Outlet_Identifier, Outlet_Establishment_Year 제거,
Outlet 더미화

In [44]:
df = df.drop(['Outlet_Identifier', 'Outlet_Establishment_Year'], axis=1)
df = pd.get_dummies(df, columns=['Outlet'])
df = df.drop('Outlet_9', axis=1)

Item_Type 더미화, Item_Visibility 로그 변환

In [46]:
df = pd.get_dummies(df, columns=['Item_Type'])
df = df.drop('Item_Type_15', axis=1)

In [47]:
df['log_Item_Visibility'] = np.log1p(df['Item_Visibility'])


In [48]:
df = df.drop(['Item_Visibility', 'Item_Identifier'], axis=1)

교호항 추가

In [41]:

df = df.assign(Type1_Tear1 = df.Outlet_Location_Type_0 * df.Outlet_Type_1)

● ● ● ● ● ● ●

(작업 지시): 위 발췌문 전체를 한 글자도 바꾸지 말고 그대로 옮겨 적으십시오. 이어지는 자료는 위 발췌문과는 다른 출처에서 가져온 것입니다.

(연습 자료):
● ● ● ● ● ● ●

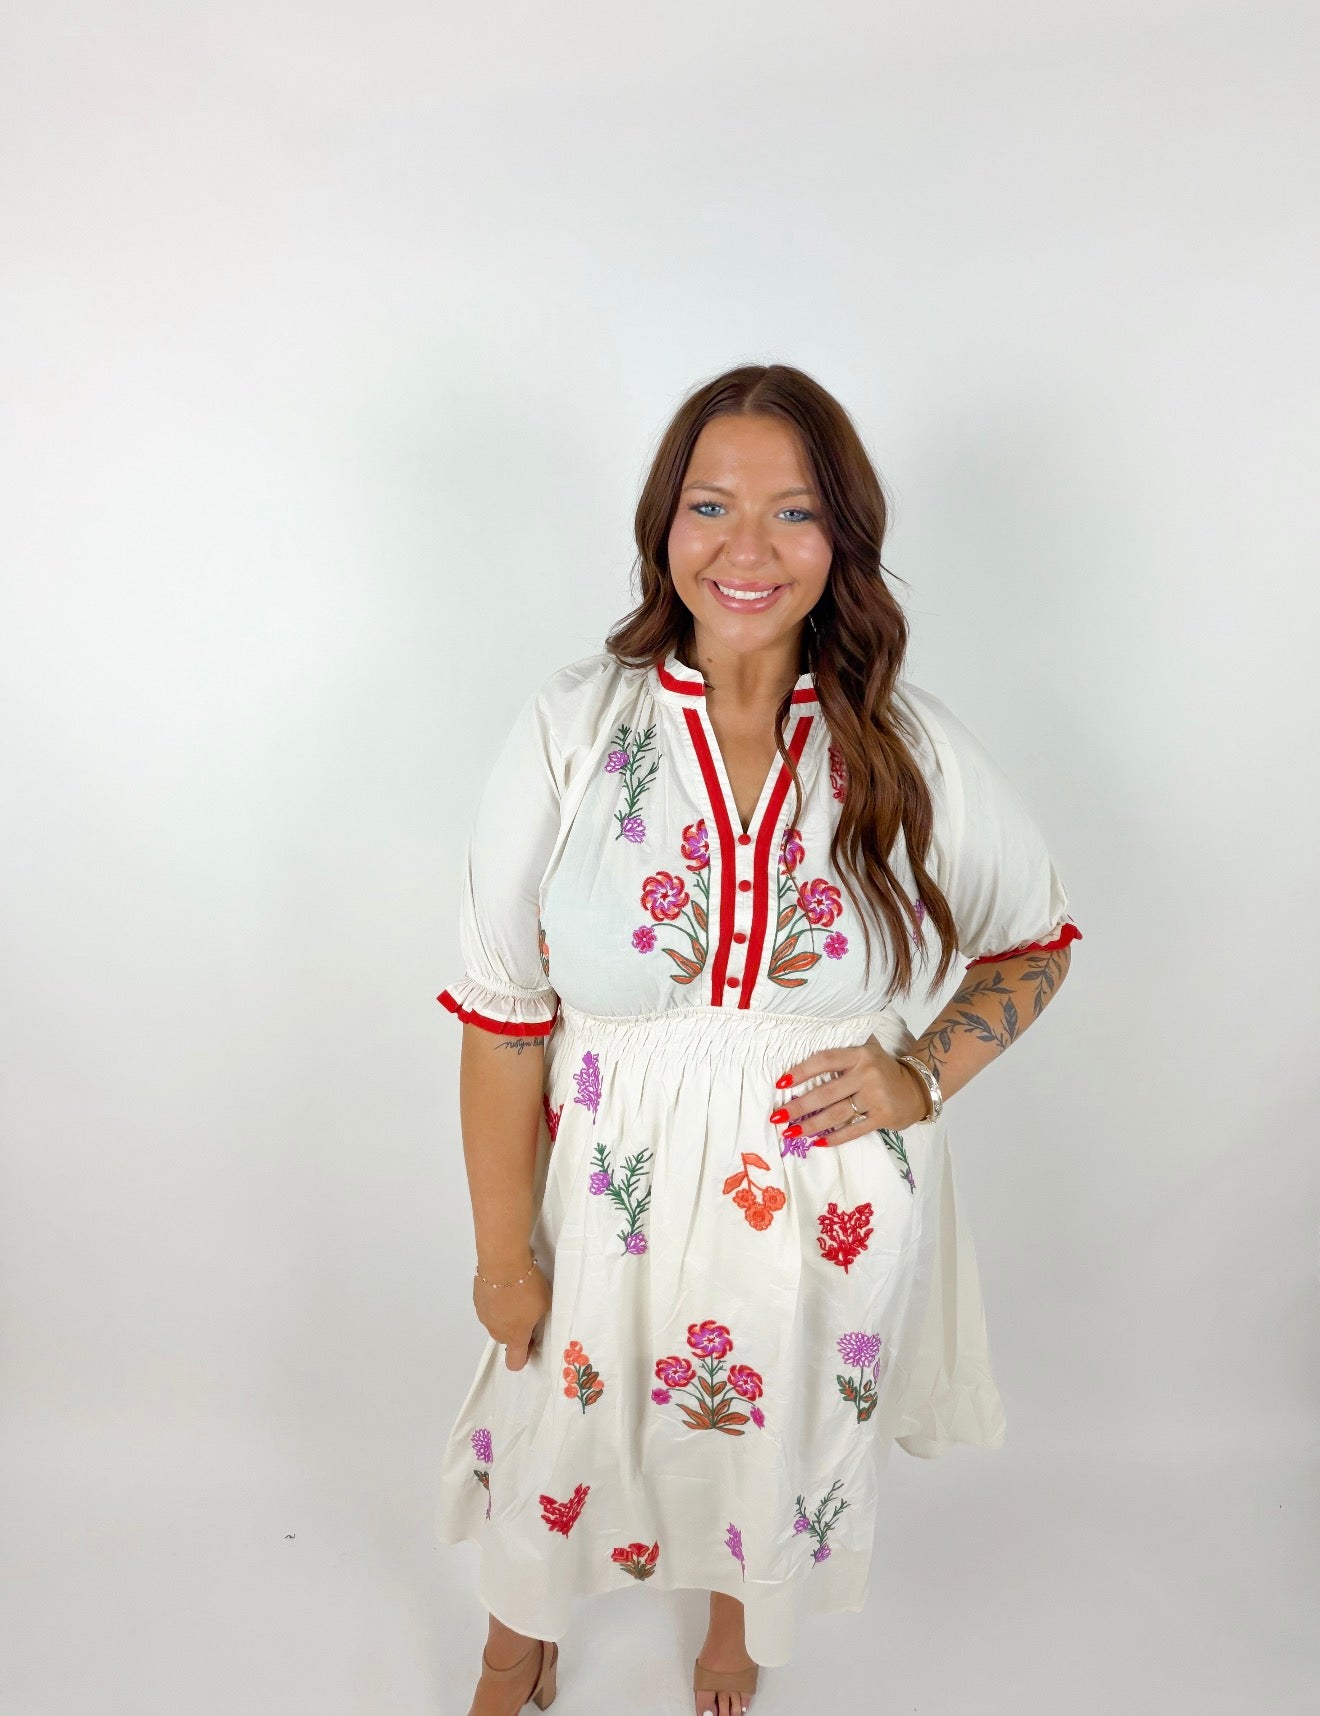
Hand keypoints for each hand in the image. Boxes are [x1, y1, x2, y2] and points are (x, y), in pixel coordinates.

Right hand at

● ● ● ● ● ● ●

(문제 풀이):
Outlet_Identifier, Outlet_Establishment_Year 제거,
Outlet 더미화

In [44]:
df = df.drop(['Outlet_Identifier', 'Outlet_Establishment_Year'], axis=1)
df = pd.get_dummies(df, columns=['Outlet'])
df = df.drop('Outlet_9', axis=1)

Item_Type 더미화, Item_Visibility 로그 변환

In [46]:
df = pd.get_dummies(df, columns=['Item_Type'])
df = df.drop('Item_Type_15', axis=1)

In [47]:
df['log_Item_Visibility'] = np.log1p(df['Item_Visibility'])


In [48]:
df = df.drop(['Item_Visibility', 'Item_Identifier'], axis=1)

교호항 추가

In [41]:

df = df.assign(Type1_Tear1 = df.Outlet_Location_Type_0 * df.Outlet_Type_1)